Report how many lines of the following entries include the string "across"; respond with the number alone.

Dataset entries
========================================
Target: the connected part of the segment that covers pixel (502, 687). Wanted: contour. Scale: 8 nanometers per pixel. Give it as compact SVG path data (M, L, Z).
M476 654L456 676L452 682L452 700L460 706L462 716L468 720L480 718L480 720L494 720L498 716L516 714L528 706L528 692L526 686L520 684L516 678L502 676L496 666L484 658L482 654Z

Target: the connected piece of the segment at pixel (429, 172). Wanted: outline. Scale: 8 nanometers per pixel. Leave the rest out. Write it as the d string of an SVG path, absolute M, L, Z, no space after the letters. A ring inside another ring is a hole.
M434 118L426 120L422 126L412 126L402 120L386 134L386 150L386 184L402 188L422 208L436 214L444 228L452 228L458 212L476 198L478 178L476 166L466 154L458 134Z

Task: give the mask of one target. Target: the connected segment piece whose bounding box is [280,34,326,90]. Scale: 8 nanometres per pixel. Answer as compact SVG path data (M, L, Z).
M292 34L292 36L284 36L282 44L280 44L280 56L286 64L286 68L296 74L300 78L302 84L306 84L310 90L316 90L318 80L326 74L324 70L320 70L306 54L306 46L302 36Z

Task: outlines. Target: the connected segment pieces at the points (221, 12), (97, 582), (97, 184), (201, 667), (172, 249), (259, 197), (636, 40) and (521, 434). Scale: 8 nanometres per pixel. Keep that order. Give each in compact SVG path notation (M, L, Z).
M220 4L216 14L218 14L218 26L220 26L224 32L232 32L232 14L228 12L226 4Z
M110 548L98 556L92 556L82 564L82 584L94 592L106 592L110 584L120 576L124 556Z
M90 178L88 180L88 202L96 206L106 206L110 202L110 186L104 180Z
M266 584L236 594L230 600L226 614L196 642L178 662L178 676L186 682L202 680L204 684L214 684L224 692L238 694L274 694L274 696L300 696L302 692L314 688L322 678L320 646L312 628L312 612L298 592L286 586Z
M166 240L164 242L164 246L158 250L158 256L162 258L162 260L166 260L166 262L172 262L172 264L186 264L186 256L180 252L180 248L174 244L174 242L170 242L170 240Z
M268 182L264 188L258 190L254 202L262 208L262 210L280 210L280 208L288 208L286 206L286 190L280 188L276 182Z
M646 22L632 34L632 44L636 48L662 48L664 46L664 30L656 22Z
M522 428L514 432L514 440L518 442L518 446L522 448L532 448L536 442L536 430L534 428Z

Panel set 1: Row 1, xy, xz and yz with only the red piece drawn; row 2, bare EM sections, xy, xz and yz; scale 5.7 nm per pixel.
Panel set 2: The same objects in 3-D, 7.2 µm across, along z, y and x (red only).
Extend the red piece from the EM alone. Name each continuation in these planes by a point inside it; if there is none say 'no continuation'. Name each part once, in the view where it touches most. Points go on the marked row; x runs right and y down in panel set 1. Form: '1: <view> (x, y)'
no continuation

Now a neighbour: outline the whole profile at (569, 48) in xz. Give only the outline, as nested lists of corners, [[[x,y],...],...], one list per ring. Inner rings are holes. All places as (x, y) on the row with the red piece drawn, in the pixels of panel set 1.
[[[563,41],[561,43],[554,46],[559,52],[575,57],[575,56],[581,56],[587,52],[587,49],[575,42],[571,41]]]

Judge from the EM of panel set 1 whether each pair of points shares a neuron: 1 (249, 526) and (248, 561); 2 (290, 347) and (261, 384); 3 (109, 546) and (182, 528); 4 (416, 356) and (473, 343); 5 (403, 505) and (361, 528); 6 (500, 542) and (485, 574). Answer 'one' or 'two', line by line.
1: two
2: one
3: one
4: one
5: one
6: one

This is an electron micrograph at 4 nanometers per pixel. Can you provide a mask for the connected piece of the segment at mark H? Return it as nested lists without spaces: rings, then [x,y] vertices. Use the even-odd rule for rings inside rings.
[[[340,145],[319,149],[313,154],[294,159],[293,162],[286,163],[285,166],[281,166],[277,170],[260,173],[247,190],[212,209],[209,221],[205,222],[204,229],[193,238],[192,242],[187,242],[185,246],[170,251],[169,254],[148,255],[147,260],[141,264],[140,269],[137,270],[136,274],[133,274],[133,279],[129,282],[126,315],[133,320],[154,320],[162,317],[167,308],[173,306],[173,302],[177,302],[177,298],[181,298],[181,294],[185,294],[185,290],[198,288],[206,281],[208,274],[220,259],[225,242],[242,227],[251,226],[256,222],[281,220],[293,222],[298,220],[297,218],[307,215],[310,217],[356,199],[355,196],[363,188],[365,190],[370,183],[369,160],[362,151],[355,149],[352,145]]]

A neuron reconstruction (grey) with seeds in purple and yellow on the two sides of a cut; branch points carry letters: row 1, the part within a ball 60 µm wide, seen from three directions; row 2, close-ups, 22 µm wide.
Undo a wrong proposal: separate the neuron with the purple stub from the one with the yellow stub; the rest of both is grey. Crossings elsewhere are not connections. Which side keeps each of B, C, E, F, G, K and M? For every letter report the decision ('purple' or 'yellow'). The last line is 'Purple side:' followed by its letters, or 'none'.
========================================
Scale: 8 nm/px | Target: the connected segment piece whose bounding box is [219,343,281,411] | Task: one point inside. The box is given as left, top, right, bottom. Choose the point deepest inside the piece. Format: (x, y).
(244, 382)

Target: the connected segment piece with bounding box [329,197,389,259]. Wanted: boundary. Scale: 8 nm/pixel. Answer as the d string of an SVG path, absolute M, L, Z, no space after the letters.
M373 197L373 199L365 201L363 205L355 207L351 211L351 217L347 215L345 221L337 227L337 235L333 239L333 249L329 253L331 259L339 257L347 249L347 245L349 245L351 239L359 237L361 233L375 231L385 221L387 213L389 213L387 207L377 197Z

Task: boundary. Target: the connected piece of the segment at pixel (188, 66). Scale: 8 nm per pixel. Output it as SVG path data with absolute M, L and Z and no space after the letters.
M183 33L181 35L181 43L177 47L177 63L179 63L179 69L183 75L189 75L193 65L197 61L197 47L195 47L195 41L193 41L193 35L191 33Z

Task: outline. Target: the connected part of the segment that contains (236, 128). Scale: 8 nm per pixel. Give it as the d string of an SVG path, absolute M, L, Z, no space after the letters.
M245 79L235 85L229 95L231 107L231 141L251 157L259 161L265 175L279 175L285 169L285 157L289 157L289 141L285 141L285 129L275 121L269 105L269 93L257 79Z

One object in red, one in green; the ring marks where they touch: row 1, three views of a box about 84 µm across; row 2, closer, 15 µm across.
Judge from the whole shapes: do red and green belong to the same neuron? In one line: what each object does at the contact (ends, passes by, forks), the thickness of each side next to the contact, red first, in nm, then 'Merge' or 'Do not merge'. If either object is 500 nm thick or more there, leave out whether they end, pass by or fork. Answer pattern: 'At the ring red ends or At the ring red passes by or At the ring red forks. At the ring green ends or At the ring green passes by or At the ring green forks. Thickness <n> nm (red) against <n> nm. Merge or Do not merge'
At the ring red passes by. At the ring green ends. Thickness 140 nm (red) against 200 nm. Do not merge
========================================
* _ANSWER TO THE EXERCISE_: 2